Although "The management of Scotland’s natural environment resources is perhaps the sector most affected by climate impacts..," the paper has little of real substance regarding farming, forestry & fishing, much of the verbiage being reminiscent of tabloid horoscope pages. (note 3)

Priorities identified for future work are the "clear need for higher resolution climate data and impact studies in Scotland." and, "exploring the linkages between the main driving forces on each sector, the likely impacts of emissions strategies, and climate impacts." The need for better understanding is unquestionable, and the need to seek strategies which cut across the whole of policy is rightly identified. The respondents' implicit preference for reactive strategies over proactive is disappointing. It is clearly written indoors.


(Further development of these questions may be found at 946words.html and notes)
(1)         Table summarised from Introductory chapter.
Greenhouse Gas emissions % change expected as result of policy action 1990-2010
Energy Sector -18%
Business -14%
Transport +8%        (implies an underlying acceptance of continued growth of transport!)
Public Sector -10%
Agriculture, forestry and land use -15%
TOTAL CHANGE -10% of which CO2 -3%

(2)         Table summarised from Chapter 2
Temperature (deg C) and precipitation (%) changes expected under 4 UKCIP scenarios:
Scenario                 2010-2039                 2040-2069                 2070-2099
Low                         +0.4         +3%                +0.7         +3%                +0.9        +3%
Medium-low                 +0.8         +4%                +1.2         +5%                +1.5        +6%
Medium-high         +1.1         +6%                +1.6         +5%                +2.3        +16%
High                         +1.2         +7%                +1.9         +6%                +2.6        +17%        (That's pretty wet!)

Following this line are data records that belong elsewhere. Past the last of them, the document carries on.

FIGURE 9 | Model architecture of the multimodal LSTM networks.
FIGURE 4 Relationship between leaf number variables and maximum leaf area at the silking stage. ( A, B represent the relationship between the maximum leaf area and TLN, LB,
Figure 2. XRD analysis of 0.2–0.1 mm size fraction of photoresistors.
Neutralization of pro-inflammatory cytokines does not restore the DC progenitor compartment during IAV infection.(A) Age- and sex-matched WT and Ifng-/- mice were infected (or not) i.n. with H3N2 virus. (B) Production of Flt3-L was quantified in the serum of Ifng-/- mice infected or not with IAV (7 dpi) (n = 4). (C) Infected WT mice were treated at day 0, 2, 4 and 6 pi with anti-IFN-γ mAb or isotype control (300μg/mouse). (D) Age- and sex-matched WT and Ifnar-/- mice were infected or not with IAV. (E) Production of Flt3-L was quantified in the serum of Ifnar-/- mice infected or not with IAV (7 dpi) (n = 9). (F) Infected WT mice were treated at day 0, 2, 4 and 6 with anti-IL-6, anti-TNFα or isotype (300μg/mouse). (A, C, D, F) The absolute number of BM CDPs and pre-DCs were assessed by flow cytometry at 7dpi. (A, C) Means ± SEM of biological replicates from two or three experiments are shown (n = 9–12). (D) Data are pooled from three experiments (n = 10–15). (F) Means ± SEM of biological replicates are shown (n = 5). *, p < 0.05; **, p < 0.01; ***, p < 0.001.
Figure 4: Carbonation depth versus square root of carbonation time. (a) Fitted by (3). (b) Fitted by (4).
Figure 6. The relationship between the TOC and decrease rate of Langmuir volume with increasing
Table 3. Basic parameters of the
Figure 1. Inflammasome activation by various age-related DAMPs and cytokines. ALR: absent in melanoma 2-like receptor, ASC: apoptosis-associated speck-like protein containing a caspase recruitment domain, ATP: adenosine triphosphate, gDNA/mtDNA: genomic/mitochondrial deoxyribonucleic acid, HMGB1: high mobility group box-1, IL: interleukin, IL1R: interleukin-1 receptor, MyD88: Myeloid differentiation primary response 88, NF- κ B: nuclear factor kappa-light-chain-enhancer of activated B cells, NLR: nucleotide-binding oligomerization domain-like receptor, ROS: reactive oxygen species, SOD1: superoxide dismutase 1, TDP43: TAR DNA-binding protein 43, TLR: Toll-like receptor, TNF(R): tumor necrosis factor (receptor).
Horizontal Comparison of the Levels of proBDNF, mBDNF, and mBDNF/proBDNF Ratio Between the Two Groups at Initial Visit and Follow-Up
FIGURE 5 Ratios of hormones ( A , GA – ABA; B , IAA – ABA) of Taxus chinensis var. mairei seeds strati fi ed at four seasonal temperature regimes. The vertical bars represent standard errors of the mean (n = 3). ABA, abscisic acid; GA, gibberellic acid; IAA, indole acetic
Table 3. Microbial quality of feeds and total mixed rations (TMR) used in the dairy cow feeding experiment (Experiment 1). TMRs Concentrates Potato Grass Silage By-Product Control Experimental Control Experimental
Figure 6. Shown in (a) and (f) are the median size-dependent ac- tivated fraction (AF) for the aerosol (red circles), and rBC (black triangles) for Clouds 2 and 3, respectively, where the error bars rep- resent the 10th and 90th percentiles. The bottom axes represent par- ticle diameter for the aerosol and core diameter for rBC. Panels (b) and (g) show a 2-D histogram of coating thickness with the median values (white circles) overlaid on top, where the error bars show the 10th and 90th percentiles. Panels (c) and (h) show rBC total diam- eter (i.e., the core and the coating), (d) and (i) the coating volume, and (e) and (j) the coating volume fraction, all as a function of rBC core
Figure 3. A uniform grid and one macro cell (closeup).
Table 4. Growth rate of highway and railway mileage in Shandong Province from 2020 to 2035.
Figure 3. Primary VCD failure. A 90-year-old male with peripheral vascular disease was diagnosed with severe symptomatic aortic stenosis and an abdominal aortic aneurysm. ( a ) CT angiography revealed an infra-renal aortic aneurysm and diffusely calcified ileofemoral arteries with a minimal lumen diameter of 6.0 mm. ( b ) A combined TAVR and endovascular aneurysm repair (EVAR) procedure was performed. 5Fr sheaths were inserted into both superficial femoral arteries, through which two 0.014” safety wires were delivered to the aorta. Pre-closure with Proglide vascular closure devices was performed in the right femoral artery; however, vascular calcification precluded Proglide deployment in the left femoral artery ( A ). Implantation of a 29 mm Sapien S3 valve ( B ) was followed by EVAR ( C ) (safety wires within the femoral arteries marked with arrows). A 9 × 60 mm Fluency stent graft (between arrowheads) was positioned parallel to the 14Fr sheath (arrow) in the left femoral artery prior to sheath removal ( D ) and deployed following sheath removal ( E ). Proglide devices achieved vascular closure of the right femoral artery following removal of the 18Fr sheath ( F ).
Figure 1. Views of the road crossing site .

(3)        A horoscopic view:

"The management of Scotland’s natural environment resources is perhaps the sector most affected by climate impacts..." (News indeed!) "However, a longer growing season could lead to more diverse and valuable crops....The effect of climate extremes on agricultural production has yet to be fully understood...Key sensitivities included temperature and precipitation effects on crop growth, disease, forage quality, and the working practices of farmers."
                (the practitioners of a "High and difficult art" (Wendell Berry))

On an optimistic note, "Urban authorities noted that the shift towards a ‘café culture’, was aided by warmer (albeit drier) weather. This spread in shared public space, through leisure activities such as eating and drinking, has positive ramifications for sustaining city centres." And, "Slightly higher precipitation without extreme variability, as suggested in the climate scenarios, will continue to ensure a plentiful supply of high quality water to Scotland. In addition, higher precipitation will also ensure the dilution of effluents through higher river flows....One long-term option for adapting to climate change with increased precipitation is to export water to England,..."

and, as the Seekers stare deeper into the cloudy crystal,

"5.21 Expanding forest areas and allowing agricultural land to revert to a more natural state causes carbon stocks to increase. Conversely, cultivating moorland will increase carbon dioxide emission. Recent increased use of land for forestry, agriculture and unmanaged and uncultivated urban development has been causing soil carbon to fall. However, agriculture changes, in the form of set aside policies and the shift away from intensive practices, is reversing this trend. Agriculture is likely to continue to be driven by a range of agri-environment and farming support policies. At present land use change and forestry is a net source of carbon in the UK, but is likely to become a net sink in the near future. Both forest expansion and change in agricultural practice are relatively more important in Scotland than the rest of the UK; under a devolved administration, any targets for greenhouse gas emissions will need to consider these processes."